Once she got that sense of mastery she felt confident sharing what she had been up to with her family. “I got my first campaign with a company that they knew, it was a rap! Like the support was always there, but those things let me know how proud of me that they were,” she said. Her family rushed to pick up every copy of the Luster’s Pink Lotion ad as they could, excited to see her representing their natural hair product line.

“But when they saw that, like I didn’t just do it on a local level, Like I’m actually out here getting bigger jobs. I’m appearing everywhere companies that they use- use me. It was a different reaction.” 

Making her family proud was one of her goals and as she expanded her coaching practice she helped others identify theirs. “Whatever your goals are, write them down, understand how that’s gonna play into the rest of your career. Go back to that,” she recommends routinely. “I’m always telling models my three pillars, set your goals, find your niche, find your market. Those are the three pillars to how every model should start.” 

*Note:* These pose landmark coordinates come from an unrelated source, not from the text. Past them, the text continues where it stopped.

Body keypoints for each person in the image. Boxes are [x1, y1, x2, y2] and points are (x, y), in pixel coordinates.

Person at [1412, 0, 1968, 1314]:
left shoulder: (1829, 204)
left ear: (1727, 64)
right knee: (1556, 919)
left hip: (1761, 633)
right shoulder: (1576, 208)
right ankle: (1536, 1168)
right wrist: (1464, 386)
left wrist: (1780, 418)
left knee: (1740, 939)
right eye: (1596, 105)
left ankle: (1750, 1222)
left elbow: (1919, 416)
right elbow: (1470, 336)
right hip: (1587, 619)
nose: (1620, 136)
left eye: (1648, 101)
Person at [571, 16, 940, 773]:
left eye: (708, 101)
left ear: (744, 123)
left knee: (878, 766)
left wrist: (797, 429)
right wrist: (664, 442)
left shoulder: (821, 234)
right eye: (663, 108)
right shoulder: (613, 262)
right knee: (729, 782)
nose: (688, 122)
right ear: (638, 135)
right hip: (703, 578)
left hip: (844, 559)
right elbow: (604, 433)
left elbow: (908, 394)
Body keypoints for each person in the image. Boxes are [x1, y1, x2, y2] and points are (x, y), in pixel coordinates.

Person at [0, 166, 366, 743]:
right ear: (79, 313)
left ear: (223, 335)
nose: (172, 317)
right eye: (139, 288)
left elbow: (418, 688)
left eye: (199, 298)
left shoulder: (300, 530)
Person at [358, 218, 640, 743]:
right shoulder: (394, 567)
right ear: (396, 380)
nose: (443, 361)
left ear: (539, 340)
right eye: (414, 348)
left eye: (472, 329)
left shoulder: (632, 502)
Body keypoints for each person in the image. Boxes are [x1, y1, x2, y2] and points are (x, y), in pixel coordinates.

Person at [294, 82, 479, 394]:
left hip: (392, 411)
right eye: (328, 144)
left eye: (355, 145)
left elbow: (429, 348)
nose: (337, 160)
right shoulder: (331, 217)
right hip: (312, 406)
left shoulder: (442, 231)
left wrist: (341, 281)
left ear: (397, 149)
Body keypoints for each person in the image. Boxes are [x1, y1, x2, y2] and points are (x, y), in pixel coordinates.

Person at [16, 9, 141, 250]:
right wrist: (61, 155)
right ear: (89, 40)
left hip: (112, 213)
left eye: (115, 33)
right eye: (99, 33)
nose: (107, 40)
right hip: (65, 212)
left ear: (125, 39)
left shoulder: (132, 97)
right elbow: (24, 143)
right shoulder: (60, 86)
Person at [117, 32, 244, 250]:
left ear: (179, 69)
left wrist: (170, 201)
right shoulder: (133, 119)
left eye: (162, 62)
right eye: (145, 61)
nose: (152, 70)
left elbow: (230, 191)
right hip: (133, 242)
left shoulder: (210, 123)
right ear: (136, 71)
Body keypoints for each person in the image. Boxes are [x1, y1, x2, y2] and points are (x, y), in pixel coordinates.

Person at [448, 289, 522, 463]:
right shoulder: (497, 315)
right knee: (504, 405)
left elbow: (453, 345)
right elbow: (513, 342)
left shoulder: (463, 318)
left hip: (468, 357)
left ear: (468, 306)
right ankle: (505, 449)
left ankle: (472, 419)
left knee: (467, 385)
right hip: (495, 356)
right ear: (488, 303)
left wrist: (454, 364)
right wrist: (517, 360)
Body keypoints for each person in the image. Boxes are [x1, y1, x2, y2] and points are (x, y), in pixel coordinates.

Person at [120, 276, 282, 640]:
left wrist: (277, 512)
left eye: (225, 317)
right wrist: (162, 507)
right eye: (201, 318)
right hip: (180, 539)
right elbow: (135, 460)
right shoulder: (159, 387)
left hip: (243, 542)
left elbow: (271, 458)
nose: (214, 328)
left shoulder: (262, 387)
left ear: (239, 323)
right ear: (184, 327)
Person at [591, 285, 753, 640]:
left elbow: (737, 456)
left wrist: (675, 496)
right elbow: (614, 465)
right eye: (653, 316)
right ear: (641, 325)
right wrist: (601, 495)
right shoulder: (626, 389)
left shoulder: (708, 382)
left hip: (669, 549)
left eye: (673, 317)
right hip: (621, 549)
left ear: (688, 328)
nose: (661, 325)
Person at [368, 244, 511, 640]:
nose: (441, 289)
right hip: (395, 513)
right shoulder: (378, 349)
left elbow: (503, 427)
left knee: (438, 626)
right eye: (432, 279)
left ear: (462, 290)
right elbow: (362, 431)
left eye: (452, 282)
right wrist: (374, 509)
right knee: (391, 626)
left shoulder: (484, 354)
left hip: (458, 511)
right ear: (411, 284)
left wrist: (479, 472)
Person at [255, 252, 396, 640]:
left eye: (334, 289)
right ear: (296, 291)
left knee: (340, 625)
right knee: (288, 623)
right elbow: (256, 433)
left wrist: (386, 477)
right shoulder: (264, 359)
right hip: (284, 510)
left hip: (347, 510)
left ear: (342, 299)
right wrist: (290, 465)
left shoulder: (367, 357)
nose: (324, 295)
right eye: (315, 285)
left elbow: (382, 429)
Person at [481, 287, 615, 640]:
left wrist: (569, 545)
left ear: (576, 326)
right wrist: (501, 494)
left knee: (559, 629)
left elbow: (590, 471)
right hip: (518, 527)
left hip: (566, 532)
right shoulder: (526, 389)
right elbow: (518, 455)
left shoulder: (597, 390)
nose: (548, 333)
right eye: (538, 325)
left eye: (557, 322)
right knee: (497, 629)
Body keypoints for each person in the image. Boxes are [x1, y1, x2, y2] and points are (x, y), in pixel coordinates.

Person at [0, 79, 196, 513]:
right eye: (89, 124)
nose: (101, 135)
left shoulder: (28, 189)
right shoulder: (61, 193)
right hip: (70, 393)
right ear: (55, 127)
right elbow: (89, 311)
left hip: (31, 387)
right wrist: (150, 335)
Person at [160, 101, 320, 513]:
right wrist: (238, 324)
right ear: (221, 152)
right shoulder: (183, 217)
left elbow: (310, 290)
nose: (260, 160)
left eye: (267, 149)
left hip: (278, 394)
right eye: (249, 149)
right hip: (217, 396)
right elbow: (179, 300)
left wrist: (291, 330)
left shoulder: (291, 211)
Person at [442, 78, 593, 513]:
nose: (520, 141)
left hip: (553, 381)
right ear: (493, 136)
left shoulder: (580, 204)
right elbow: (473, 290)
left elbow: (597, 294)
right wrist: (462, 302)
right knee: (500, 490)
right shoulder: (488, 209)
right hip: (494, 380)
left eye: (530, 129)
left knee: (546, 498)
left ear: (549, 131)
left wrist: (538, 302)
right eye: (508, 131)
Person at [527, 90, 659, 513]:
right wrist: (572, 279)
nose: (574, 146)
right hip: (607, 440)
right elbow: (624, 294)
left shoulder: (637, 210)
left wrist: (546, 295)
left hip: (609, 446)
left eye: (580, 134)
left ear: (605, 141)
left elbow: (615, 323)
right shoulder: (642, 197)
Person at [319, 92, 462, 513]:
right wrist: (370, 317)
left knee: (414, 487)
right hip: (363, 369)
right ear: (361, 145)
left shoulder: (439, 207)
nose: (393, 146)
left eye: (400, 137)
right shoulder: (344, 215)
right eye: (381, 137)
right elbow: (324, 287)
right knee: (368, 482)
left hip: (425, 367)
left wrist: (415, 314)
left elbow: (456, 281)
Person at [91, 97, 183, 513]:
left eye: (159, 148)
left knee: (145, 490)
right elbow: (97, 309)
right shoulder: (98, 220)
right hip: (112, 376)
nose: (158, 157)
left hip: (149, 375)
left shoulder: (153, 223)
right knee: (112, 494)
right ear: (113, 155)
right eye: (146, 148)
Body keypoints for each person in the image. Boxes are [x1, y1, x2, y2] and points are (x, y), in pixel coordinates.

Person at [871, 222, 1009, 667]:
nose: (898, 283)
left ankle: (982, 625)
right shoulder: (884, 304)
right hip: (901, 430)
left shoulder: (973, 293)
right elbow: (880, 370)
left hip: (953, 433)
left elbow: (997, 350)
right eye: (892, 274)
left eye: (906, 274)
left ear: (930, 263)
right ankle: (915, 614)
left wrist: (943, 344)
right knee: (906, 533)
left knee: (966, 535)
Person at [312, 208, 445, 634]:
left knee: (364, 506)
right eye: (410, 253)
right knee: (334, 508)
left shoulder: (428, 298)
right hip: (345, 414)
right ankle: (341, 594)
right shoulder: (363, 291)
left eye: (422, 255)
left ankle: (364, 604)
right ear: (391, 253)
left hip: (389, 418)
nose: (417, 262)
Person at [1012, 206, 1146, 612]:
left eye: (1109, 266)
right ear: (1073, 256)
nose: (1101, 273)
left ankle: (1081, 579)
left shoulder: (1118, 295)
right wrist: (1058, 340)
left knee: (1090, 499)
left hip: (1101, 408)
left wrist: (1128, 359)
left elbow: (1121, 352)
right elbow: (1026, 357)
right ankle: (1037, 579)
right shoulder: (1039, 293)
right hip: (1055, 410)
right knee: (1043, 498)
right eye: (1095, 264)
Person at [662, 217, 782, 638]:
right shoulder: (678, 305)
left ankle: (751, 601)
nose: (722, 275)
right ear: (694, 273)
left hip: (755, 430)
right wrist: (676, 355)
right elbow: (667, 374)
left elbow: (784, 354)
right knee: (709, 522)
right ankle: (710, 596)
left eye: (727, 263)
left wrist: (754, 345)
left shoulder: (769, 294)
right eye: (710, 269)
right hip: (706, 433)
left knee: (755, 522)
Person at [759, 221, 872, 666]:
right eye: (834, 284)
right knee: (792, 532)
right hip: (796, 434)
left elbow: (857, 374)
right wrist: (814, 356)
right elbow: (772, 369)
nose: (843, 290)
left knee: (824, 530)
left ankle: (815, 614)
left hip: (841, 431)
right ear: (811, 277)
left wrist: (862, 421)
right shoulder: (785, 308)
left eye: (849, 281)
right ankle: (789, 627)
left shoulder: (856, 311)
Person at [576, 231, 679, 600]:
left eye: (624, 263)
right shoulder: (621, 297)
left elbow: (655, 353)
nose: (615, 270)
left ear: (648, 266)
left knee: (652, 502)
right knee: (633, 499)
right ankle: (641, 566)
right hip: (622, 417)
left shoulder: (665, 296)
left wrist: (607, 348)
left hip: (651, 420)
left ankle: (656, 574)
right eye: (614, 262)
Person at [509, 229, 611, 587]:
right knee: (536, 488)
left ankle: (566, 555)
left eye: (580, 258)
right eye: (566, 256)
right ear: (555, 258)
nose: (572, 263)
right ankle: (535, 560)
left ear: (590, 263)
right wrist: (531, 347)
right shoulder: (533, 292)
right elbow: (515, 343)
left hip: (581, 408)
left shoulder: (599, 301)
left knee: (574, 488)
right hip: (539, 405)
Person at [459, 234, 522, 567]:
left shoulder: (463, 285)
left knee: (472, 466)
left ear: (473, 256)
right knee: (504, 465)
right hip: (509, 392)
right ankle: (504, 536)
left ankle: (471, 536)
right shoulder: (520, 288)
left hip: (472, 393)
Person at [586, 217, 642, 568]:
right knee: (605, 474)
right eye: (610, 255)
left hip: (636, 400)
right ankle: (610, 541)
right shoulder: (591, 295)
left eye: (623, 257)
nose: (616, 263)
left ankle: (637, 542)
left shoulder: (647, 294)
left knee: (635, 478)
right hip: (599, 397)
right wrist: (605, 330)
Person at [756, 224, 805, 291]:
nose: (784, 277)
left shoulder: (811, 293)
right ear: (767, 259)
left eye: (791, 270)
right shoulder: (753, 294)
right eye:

She suggests that models take the time to look into a coach’s background before committing. “Do your research. You wouldn’t just sign up to go to medical school without researching,” she said. 

“A lot of people jump into something because they think it’s easy. And somebody told them they were tall and pretty. Do your research. I champion that to my models all the time. I’m still gonna help you, but I want you to understand, you need to do your research before you say you want to do all these things. When it comes to picking a coach, make sure they’re aligned with you. If you know that you want to be a state side, domestic model and you want to do runway, don’t get a coach who works in a completely different country, who does only parts modeling. Do your research. Look at what that coach actually has done in the industry. Look at the people that they have worked with, asked those people. How was your experience with this coach? Just as much as I want you to research this industry, I want you to do even more research on a coach because this person’s going to guide you to the goals that you want to achieve in the industry. And if you don’t know anything about them, they can tell you anything. And if you don’t know what you want to do, you’re going to believe them and then you get deeper into a cycle that’s not beneficial for your success. Do your research on me, ask people who’ve worked with me.I have no problem with you doing that because I know what I’m doing. I know what I’ve done. And I know the results that I drive.” 

And if you’ve ever driven by an ULTA or been to a beauty supply store, so do you.